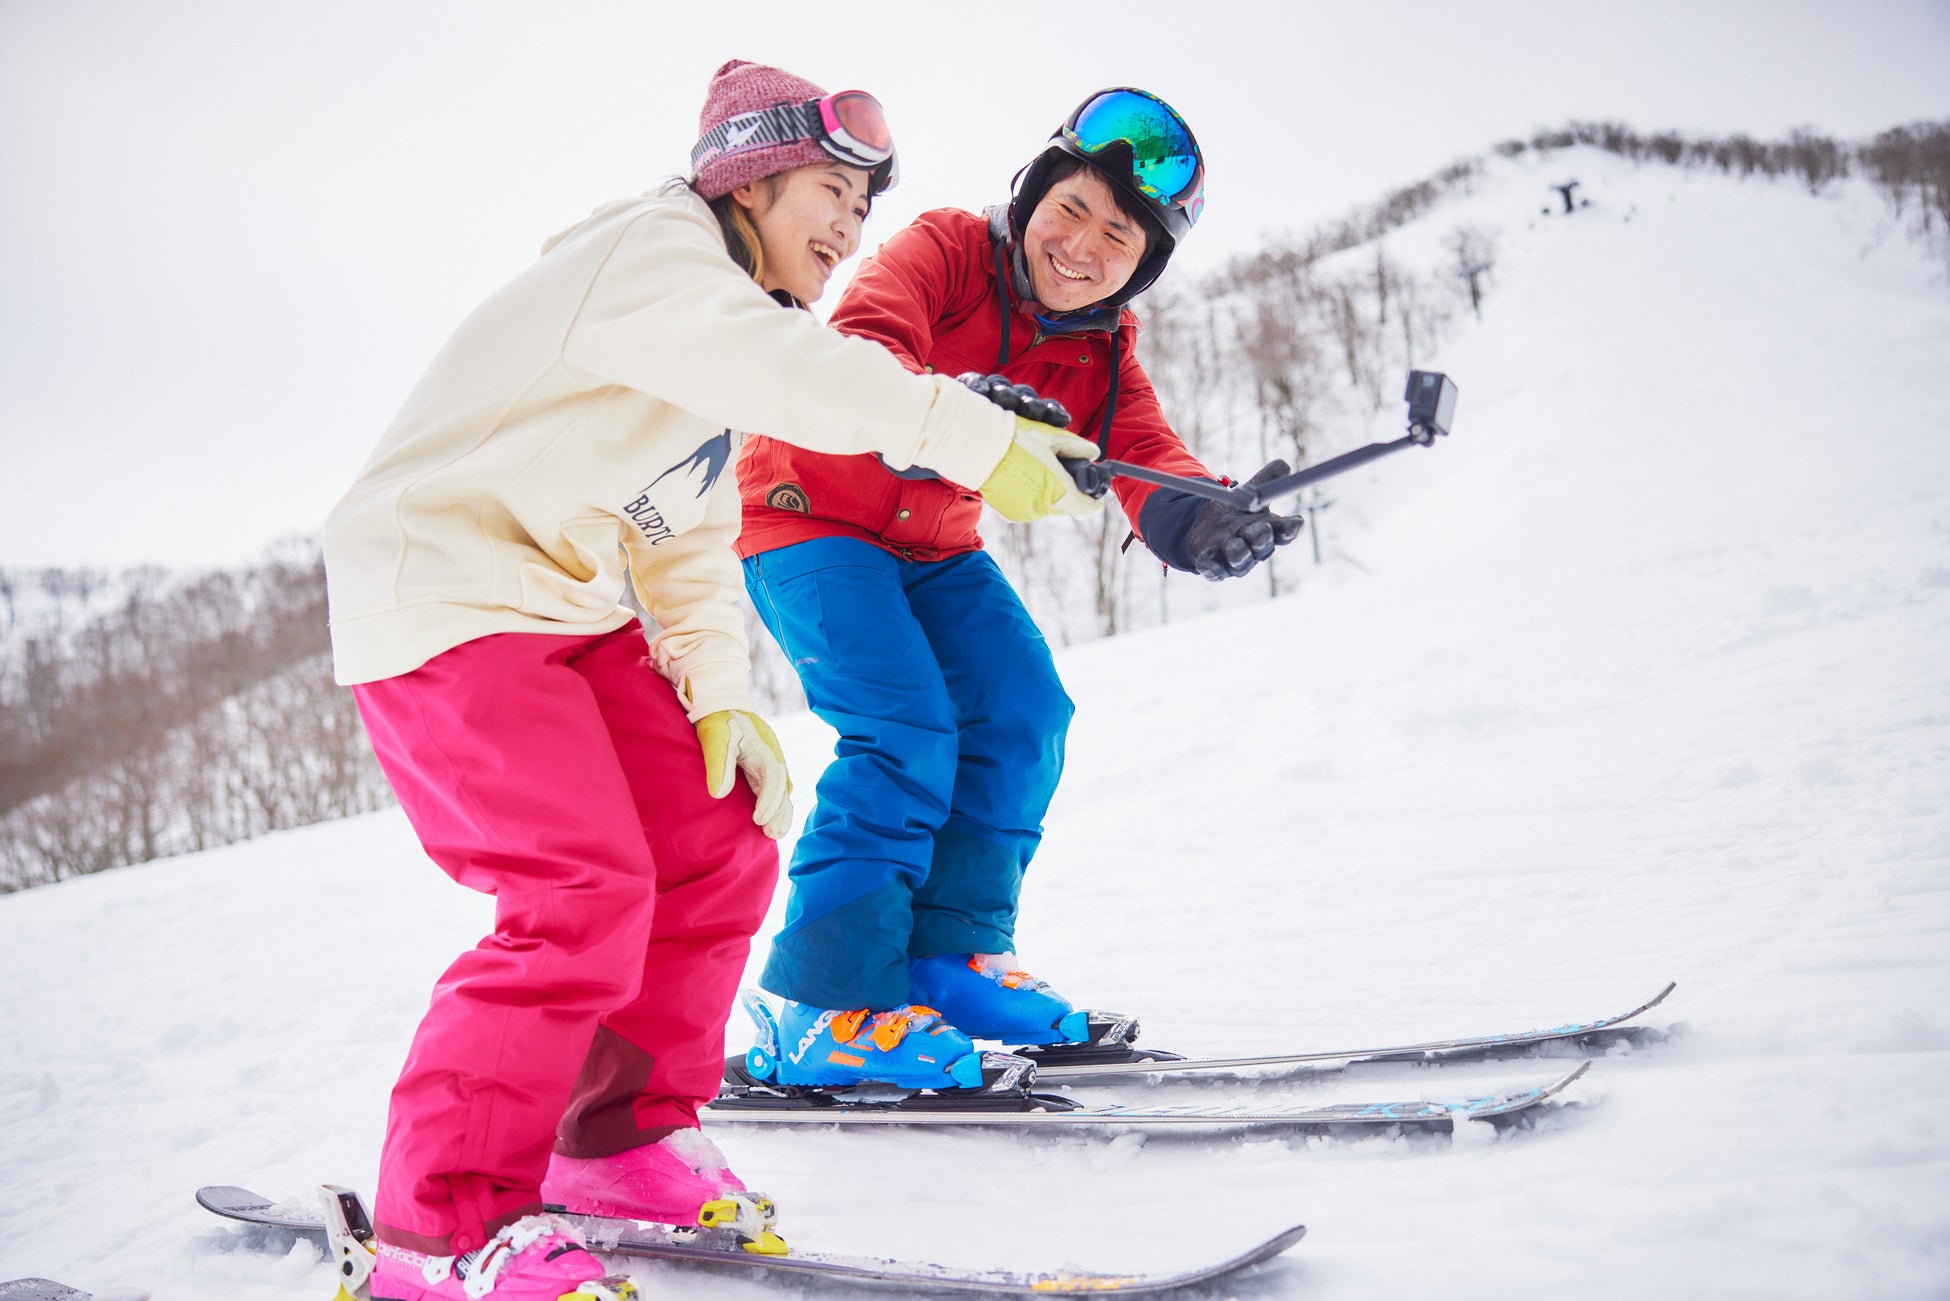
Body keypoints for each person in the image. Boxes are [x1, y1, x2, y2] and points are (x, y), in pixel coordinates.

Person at [322, 59, 1099, 1301]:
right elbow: (810, 380)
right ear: (749, 173)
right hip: (442, 597)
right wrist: (978, 434)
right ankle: (441, 1227)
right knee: (580, 888)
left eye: (865, 207)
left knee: (715, 842)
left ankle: (616, 1135)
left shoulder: (723, 334)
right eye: (832, 192)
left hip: (561, 608)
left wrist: (718, 690)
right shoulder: (655, 257)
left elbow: (679, 532)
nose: (851, 228)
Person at [735, 87, 1305, 1088]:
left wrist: (1203, 517)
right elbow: (864, 338)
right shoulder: (947, 249)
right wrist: (952, 406)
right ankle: (824, 1003)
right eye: (1072, 207)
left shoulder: (1105, 349)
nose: (1083, 243)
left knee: (1023, 709)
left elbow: (1141, 454)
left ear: (1142, 265)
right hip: (809, 511)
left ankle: (944, 959)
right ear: (1034, 192)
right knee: (907, 727)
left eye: (1119, 235)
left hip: (935, 543)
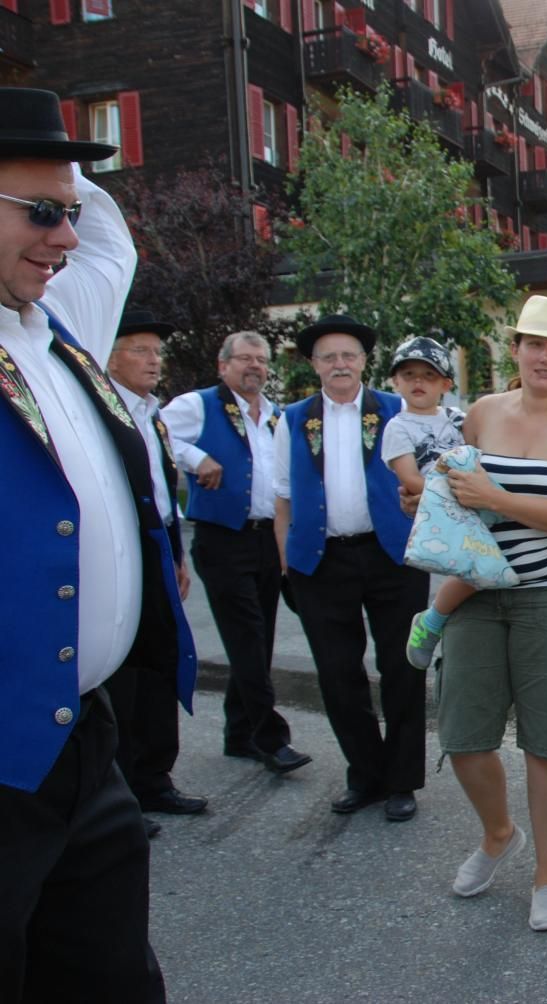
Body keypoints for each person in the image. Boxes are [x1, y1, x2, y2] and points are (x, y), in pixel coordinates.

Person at [0, 86, 196, 1001]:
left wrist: (67, 180)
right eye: (42, 213)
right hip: (6, 748)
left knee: (111, 976)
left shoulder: (55, 332)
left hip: (84, 736)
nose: (66, 237)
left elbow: (107, 236)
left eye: (70, 211)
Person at [436, 294, 547, 932]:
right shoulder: (482, 412)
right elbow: (461, 497)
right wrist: (434, 502)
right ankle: (496, 833)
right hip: (480, 592)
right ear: (515, 349)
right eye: (535, 343)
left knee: (546, 744)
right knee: (462, 736)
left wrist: (496, 496)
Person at [273, 314, 428, 822]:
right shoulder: (293, 419)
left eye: (349, 355)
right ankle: (366, 774)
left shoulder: (397, 410)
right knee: (338, 676)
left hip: (393, 556)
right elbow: (283, 500)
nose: (340, 364)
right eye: (328, 356)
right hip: (321, 562)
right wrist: (286, 568)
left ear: (364, 362)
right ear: (314, 365)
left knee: (402, 669)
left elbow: (434, 477)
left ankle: (402, 780)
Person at [162, 329, 311, 775]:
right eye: (245, 359)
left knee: (259, 638)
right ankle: (271, 738)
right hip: (224, 537)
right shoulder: (198, 404)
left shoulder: (275, 415)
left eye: (262, 360)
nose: (255, 367)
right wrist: (195, 458)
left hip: (268, 538)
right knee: (246, 635)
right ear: (223, 365)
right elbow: (152, 433)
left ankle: (239, 733)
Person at [104, 308, 205, 824]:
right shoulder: (102, 409)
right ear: (109, 355)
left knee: (163, 661)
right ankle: (118, 794)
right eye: (140, 350)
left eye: (156, 351)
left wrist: (177, 554)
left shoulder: (152, 412)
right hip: (120, 548)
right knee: (123, 671)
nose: (153, 359)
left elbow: (165, 488)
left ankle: (154, 779)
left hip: (160, 542)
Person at [383, 333, 476, 669]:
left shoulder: (458, 420)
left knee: (494, 562)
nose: (418, 382)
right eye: (408, 375)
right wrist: (457, 495)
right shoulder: (398, 427)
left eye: (429, 375)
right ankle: (432, 621)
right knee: (474, 566)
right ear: (395, 381)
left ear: (446, 384)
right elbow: (409, 478)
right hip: (442, 511)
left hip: (471, 499)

= = =

What this task involves: Transcribe all of the material exactly, leaving out whatever pictures it contains.

Response box:
Body keypoints for each person in the image. Boxes are [x1, y1, x2, y2] and points are (x, y), in pixel coordinates.

Person at [322, 59, 1099, 1301]:
right elbow: (810, 380)
right ear: (749, 173)
right hip: (442, 597)
right wrist: (978, 434)
right ankle: (441, 1227)
right knee: (580, 888)
left eye: (865, 207)
left knee: (715, 842)
left ankle: (616, 1135)
left shoulder: (723, 334)
right eye: (832, 192)
left hip: (561, 608)
left wrist: (718, 690)
right shoulder: (655, 257)
left elbow: (679, 532)
nose: (851, 228)
Person at [735, 87, 1305, 1088]:
left wrist: (1203, 517)
right elbow: (864, 338)
right shoulder: (947, 249)
right wrist: (952, 406)
right ankle: (824, 1003)
right eye: (1072, 207)
left shoulder: (1105, 349)
nose: (1083, 243)
left knee: (1023, 709)
left elbow: (1141, 454)
left ear: (1142, 265)
right hip: (809, 511)
left ankle: (944, 959)
right ear: (1034, 192)
right knee: (907, 727)
left eye: (1119, 235)
left hip: (935, 543)
Body keypoints for each person in the image. Boxes are [x1, y1, x2, y2] and points are (x, y), in pixel coordinates.

Person at [0, 86, 196, 1001]:
left wrist: (67, 180)
right eye: (42, 213)
right hip: (6, 748)
left knee: (111, 976)
left shoulder: (55, 332)
left hip: (84, 736)
nose: (66, 237)
left elbow: (107, 236)
left eye: (70, 211)
Person at [436, 294, 547, 932]:
right shoulder: (482, 412)
right elbow: (461, 497)
right wrist: (434, 502)
right ankle: (496, 833)
right hip: (480, 592)
right ear: (515, 349)
right eye: (535, 343)
left knee: (546, 744)
right knee: (462, 736)
left wrist: (496, 496)
Person at [273, 314, 428, 822]:
right shoulder: (293, 419)
left eye: (349, 355)
right ankle: (366, 774)
left shoulder: (397, 410)
right knee: (338, 676)
left hip: (393, 556)
right elbow: (283, 500)
nose: (340, 364)
right eye: (328, 356)
right hip: (321, 562)
right wrist: (286, 568)
left ear: (364, 362)
right ear: (314, 365)
left knee: (402, 669)
left elbow: (434, 477)
left ankle: (402, 780)
Person at [162, 329, 311, 775]:
right eye: (245, 359)
left knee: (259, 638)
right ankle: (271, 738)
right hip: (224, 537)
right shoulder: (198, 404)
left shoulder: (275, 415)
left eye: (262, 360)
nose: (255, 367)
right wrist: (195, 458)
left hip: (268, 538)
right knee: (246, 635)
right ear: (223, 365)
right elbow: (152, 433)
left ankle: (239, 733)
Person at [104, 308, 205, 824]:
right shoulder: (102, 409)
right ear: (109, 355)
left knee: (163, 661)
right ankle: (118, 794)
right eye: (140, 350)
left eye: (156, 351)
left wrist: (177, 554)
left shoulder: (152, 412)
right hip: (120, 548)
right knee: (123, 671)
nose: (153, 359)
left elbow: (165, 488)
left ankle: (154, 779)
left hip: (160, 542)
Person at [383, 333, 476, 669]:
left shoulder: (458, 420)
left knee: (494, 562)
nose: (418, 382)
right eye: (408, 375)
right wrist: (457, 495)
right shoulder: (398, 427)
left eye: (429, 375)
right ankle: (432, 621)
right knee: (474, 566)
right ear: (395, 381)
left ear: (446, 384)
right elbow: (409, 478)
right hip: (442, 511)
left hip: (471, 499)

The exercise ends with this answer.